Sixteen-year-old Antoinette Leroux lived alone with her father since her mother died when Antoinette was only three. Ever since her mother died, her father drank heavily and abused the girl. The only happiness she knew came form an old violin she had inherited from her mother.
She had been taught to play by an old lady who used to live nearby, but the old lady had been dead now for almost five years. Antoinette, in memory of the lady and of her mother, played her violin everyday even though it never failed to spark her father's anger.
One summer afternoon she was walking on a hill near her house and saw a carnival being set up. Maybe they needed help with something! Antoinette didn't have anything else to do and the call of possibly being paid money was strong, so she ran down the hill to the carnival where she found a tall, muscled man leading animals into a tent.
"Is there anything you need help with?" Antoinette asked him, slightly nervous by his huge frame.
The man stopped and looked down at her. "The boss doesn't like outsiders to help," he responded. "And there's no work for a girl to do here." He started to go back to work, but she stopped him.
"I can do anything you can do!" she said, but knew it was a lie. "You don't have to pay me and your boss doesn't need to know, does he?"
The man sighed. "Fine, but if the boss finds out, I've never seen you before.

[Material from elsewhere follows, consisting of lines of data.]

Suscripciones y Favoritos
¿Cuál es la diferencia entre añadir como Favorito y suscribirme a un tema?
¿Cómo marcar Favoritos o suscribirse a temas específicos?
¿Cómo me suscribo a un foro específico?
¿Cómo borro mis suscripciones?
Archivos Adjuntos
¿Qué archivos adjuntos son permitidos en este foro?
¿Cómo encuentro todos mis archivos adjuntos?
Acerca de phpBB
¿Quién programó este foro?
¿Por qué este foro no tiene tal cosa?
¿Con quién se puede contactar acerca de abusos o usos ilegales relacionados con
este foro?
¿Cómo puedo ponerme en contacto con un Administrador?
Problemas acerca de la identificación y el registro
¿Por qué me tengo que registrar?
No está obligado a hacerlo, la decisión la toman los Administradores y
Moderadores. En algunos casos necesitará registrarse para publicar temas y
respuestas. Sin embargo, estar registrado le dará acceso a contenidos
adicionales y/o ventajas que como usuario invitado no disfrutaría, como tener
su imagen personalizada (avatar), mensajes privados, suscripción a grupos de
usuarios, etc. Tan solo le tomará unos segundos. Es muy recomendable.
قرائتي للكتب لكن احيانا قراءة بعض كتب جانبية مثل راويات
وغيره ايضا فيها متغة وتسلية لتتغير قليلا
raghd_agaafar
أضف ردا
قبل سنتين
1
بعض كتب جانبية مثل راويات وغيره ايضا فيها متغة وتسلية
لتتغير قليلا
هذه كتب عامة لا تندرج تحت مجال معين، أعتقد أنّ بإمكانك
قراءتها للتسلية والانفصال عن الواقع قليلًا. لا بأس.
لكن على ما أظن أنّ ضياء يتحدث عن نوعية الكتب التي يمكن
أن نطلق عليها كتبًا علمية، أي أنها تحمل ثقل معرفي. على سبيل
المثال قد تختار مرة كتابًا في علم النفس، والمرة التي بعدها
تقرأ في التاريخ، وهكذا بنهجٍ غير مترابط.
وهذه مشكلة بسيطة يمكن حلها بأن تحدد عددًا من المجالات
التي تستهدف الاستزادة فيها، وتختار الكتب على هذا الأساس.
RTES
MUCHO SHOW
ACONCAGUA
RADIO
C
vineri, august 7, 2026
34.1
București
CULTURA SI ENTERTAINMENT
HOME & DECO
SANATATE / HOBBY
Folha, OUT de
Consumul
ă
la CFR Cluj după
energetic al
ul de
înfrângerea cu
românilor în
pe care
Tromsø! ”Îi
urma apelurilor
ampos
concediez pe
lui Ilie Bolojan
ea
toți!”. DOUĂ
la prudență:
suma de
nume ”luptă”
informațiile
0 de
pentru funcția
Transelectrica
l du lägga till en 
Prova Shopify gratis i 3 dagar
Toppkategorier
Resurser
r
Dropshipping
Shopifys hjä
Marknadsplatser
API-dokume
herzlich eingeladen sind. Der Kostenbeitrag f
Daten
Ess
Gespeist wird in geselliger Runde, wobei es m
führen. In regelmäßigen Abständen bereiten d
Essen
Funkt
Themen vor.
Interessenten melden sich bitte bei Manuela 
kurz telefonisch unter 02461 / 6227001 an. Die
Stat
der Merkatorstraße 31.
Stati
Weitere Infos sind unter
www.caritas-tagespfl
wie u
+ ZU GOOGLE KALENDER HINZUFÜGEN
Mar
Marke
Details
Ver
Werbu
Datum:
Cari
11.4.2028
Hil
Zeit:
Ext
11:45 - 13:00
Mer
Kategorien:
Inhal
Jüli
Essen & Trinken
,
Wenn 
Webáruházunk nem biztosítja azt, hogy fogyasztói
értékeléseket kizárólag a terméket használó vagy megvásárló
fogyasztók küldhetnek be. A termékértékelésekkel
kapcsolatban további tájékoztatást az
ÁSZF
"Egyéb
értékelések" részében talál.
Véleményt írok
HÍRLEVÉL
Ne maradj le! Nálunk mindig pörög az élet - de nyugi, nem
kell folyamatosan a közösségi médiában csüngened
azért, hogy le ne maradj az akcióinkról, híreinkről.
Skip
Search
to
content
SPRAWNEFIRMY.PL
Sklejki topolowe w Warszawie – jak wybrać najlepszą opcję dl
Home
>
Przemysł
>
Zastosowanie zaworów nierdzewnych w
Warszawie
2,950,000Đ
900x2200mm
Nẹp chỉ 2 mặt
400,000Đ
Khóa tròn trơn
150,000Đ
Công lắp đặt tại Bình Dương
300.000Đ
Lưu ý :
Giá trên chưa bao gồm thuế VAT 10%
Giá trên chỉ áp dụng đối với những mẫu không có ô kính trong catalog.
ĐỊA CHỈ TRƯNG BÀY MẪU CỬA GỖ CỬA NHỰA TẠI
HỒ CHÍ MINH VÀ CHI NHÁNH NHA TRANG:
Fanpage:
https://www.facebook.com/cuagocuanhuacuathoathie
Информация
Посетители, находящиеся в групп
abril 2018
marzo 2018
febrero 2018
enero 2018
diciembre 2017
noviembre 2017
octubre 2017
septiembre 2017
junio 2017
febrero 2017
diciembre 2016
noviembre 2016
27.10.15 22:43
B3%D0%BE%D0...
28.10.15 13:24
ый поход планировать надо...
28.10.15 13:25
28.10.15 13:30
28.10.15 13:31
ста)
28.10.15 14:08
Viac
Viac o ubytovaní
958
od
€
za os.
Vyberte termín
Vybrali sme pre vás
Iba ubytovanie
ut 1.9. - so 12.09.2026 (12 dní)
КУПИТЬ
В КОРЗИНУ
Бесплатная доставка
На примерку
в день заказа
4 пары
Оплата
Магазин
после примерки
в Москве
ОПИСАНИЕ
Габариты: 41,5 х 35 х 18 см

Understood?"
Four hours later the man pulled Antoinette aside and took out a slip of paper form his pocket. "Here," he said, handing it to her. It was a ticket to the carnival. "This is for your help."
"Thank you!" Antoinette said taking the ticket. She smiled up at him. "May I explore a little before going home…..Monsieur….?" she trailed, not knowing his name.
The man gave her a warm look. "Just call me Gustav," he answered. "And yes, you may. But if you're caught by the boss-"
"You've never seen me," she finished and ran off.
She came to a tent and went inside, finding cages of animals lining the tent walls.
As she walked through, she heard sobbing. She wondered what animal could possibly make that sound. She realized it was human. Immediately she went in search of the pitiful soul that was sobbing as if their entire world had crashed down on them.
Antoinette came to a large cage with a harp sitting in the middle of it. 'What's a harp doing here?' she thought. She looked closer and saw the thin form of a man curled into a ball against the farthest set of bars in the cage. This person's body was nearly convulsing from the force of his sobs.
Why was this man in a cage?! Antoinette's heart ached for this person. It was clear his pain was emotional and not physical despite his being as thin as a skeleton.
The man didn't seem to notice her, so she took a step forward and opened her mouth to speak.
Before she could make a sound, a hand clamped over her mouth and drug her struggling out of the tent.